(Stored dataset items)
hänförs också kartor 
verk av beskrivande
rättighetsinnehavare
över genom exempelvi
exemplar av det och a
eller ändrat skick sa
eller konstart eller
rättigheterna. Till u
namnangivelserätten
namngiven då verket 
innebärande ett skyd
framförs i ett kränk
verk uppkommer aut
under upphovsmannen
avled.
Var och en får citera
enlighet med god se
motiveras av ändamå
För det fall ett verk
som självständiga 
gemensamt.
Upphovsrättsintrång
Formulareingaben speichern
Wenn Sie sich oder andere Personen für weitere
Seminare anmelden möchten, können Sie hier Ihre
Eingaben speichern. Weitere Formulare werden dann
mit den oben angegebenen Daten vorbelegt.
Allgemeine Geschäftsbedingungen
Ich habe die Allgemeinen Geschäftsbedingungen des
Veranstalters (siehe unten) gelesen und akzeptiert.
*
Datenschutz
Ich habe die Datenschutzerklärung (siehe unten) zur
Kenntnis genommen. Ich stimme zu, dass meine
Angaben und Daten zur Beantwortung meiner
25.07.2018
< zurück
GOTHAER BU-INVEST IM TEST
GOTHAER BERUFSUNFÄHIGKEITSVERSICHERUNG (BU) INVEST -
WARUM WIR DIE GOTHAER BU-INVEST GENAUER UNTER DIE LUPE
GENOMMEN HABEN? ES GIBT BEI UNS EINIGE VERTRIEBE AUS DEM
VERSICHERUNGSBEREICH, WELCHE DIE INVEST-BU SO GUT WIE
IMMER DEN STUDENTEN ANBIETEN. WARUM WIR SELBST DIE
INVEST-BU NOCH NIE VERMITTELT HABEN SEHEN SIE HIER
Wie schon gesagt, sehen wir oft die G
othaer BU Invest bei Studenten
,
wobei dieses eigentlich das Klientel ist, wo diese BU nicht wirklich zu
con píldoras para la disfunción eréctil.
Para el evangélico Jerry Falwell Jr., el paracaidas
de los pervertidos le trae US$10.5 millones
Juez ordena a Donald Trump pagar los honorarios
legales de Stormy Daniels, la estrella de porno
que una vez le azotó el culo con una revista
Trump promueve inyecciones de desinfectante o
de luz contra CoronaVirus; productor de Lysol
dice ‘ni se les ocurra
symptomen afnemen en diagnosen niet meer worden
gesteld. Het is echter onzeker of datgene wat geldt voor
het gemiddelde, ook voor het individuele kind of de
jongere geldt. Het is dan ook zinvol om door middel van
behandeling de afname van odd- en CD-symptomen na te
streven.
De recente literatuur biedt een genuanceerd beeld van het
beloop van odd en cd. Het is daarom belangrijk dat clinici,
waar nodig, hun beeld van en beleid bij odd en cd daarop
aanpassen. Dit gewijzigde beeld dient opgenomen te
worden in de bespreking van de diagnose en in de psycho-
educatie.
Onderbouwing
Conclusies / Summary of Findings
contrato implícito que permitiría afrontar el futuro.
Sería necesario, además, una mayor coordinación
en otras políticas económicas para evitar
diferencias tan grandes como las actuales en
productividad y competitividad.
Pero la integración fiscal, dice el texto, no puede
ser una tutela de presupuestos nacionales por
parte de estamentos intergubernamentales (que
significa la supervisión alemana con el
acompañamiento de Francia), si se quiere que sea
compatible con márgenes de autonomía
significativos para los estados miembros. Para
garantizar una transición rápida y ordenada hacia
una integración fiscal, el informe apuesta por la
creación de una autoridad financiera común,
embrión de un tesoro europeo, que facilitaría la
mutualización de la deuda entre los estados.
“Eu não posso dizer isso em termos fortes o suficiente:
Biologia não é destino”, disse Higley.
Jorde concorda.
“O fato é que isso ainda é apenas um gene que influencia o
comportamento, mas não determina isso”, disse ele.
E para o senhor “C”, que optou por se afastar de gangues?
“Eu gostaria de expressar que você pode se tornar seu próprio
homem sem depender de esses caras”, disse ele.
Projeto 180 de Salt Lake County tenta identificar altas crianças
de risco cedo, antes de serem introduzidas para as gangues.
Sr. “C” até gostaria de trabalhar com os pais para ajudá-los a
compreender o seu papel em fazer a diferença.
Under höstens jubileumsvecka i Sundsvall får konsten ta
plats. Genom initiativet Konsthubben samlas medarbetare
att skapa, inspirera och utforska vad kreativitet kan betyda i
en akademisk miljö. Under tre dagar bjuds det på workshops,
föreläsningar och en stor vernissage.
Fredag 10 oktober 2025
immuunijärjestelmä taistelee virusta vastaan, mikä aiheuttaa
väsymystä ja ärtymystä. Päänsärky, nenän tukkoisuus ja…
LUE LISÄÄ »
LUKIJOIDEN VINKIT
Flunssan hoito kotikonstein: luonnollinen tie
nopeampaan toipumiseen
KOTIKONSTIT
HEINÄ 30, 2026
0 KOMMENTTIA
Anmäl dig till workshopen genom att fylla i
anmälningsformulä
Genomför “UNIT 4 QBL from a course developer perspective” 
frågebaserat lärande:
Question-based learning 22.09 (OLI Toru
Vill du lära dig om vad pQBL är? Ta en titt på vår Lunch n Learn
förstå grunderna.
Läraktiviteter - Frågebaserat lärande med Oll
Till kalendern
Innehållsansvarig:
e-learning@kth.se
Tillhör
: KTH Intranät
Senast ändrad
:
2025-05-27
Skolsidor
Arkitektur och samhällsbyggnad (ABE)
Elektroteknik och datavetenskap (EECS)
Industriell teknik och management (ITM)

● Task to complete:
Reproduce the data shown above exactly, including every line.

● Written answer:
hänförs också kartor 
verk av beskrivande
rättighetsinnehavare
över genom exempelvi
exemplar av det och a
eller ändrat skick sa
eller konstart eller
rättigheterna. Till u
namnangivelserätten
namngiven då verket 
innebärande ett skyd
framförs i ett kränk
verk uppkommer aut
under upphovsmannen
avled.
Var och en får citera
enlighet med god se
motiveras av ändamå
För det fall ett verk
som självständiga 
gemensamt.
Upphovsrättsintrång
Formulareingaben speichern
Wenn Sie sich oder andere Personen für weitere
Seminare anmelden möchten, können Sie hier Ihre
Eingaben speichern. Weitere Formulare werden dann
mit den oben angegebenen Daten vorbelegt.
Allgemeine Geschäftsbedingungen
Ich habe die Allgemeinen Geschäftsbedingungen des
Veranstalters (siehe unten) gelesen und akzeptiert.
*
Datenschutz
Ich habe die Datenschutzerklärung (siehe unten) zur
Kenntnis genommen. Ich stimme zu, dass meine
Angaben und Daten zur Beantwortung meiner
25.07.2018
< zurück
GOTHAER BU-INVEST IM TEST
GOTHAER BERUFSUNFÄHIGKEITSVERSICHERUNG (BU) INVEST -
WARUM WIR DIE GOTHAER BU-INVEST GENAUER UNTER DIE LUPE
GENOMMEN HABEN? ES GIBT BEI UNS EINIGE VERTRIEBE AUS DEM
VERSICHERUNGSBEREICH, WELCHE DIE INVEST-BU SO GUT WIE
IMMER DEN STUDENTEN ANBIETEN. WARUM WIR SELBST DIE
INVEST-BU NOCH NIE VERMITTELT HABEN SEHEN SIE HIER
Wie schon gesagt, sehen wir oft die G
othaer BU Invest bei Studenten
,
wobei dieses eigentlich das Klientel ist, wo diese BU nicht wirklich zu
con píldoras para la disfunción eréctil.
Para el evangélico Jerry Falwell Jr., el paracaidas
de los pervertidos le trae US$10.5 millones
Juez ordena a Donald Trump pagar los honorarios
legales de Stormy Daniels, la estrella de porno
que una vez le azotó el culo con una revista
Trump promueve inyecciones de desinfectante o
de luz contra CoronaVirus; productor de Lysol
dice ‘ni se les ocurra
symptomen afnemen en diagnosen niet meer worden
gesteld. Het is echter onzeker of datgene wat geldt voor
het gemiddelde, ook voor het individuele kind of de
jongere geldt. Het is dan ook zinvol om door middel van
behandeling de afname van odd- en CD-symptomen na te
streven.
De recente literatuur biedt een genuanceerd beeld van het
beloop van odd en cd. Het is daarom belangrijk dat clinici,
waar nodig, hun beeld van en beleid bij odd en cd daarop
aanpassen. Dit gewijzigde beeld dient opgenomen te
worden in de bespreking van de diagnose en in de psycho-
educatie.
Onderbouwing
Conclusies / Summary of Findings
contrato implícito que permitiría afrontar el futuro.
Sería necesario, además, una mayor coordinación
en otras políticas económicas para evitar
diferencias tan grandes como las actuales en
productividad y competitividad.
Pero la integración fiscal, dice el texto, no puede
ser una tutela de presupuestos nacionales por
parte de estamentos intergubernamentales (que
significa la supervisión alemana con el
acompañamiento de Francia), si se quiere que sea
compatible con márgenes de autonomía
significativos para los estados miembros. Para
garantizar una transición rápida y ordenada hacia
una integración fiscal, el informe apuesta por la
creación de una autoridad financiera común,
embrión de un tesoro europeo, que facilitaría la
mutualización de la deuda entre los estados.
“Eu não posso dizer isso em termos fortes o suficiente:
Biologia não é destino”, disse Higley.
Jorde concorda.
“O fato é que isso ainda é apenas um gene que influencia o
comportamento, mas não determina isso”, disse ele.
E para o senhor “C”, que optou por se afastar de gangues?
“Eu gostaria de expressar que você pode se tornar seu próprio
homem sem depender de esses caras”, disse ele.
Projeto 180 de Salt Lake County tenta identificar altas crianças
de risco cedo, antes de serem introduzidas para as gangues.
Sr. “C” até gostaria de trabalhar com os pais para ajudá-los a
compreender o seu papel em fazer a diferença.
Under höstens jubileumsvecka i Sundsvall får konsten ta
plats. Genom initiativet Konsthubben samlas medarbetare
att skapa, inspirera och utforska vad kreativitet kan betyda i
en akademisk miljö. Under tre dagar bjuds det på workshops,
föreläsningar och en stor vernissage.
Fredag 10 oktober 2025
immuunijärjestelmä taistelee virusta vastaan, mikä aiheuttaa
väsymystä ja ärtymystä. Päänsärky, nenän tukkoisuus ja…
LUE LISÄÄ »
LUKIJOIDEN VINKIT
Flunssan hoito kotikonstein: luonnollinen tie
nopeampaan toipumiseen
KOTIKONSTIT
HEINÄ 30, 2026
0 KOMMENTTIA
Anmäl dig till workshopen genom att fylla i
anmälningsformulä
Genomför “UNIT 4 QBL from a course developer perspective” 
frågebaserat lärande:
Question-based learning 22.09 (OLI Toru
Vill du lära dig om vad pQBL är? Ta en titt på vår Lunch n Learn
förstå grunderna.
Läraktiviteter - Frågebaserat lärande med Oll
Till kalendern
Innehållsansvarig:
e-learning@kth.se
Tillhör
: KTH Intranät
Senast ändrad
:
2025-05-27
Skolsidor
Arkitektur och samhällsbyggnad (ABE)
Elektroteknik och datavetenskap (EECS)
Industriell teknik och management (ITM)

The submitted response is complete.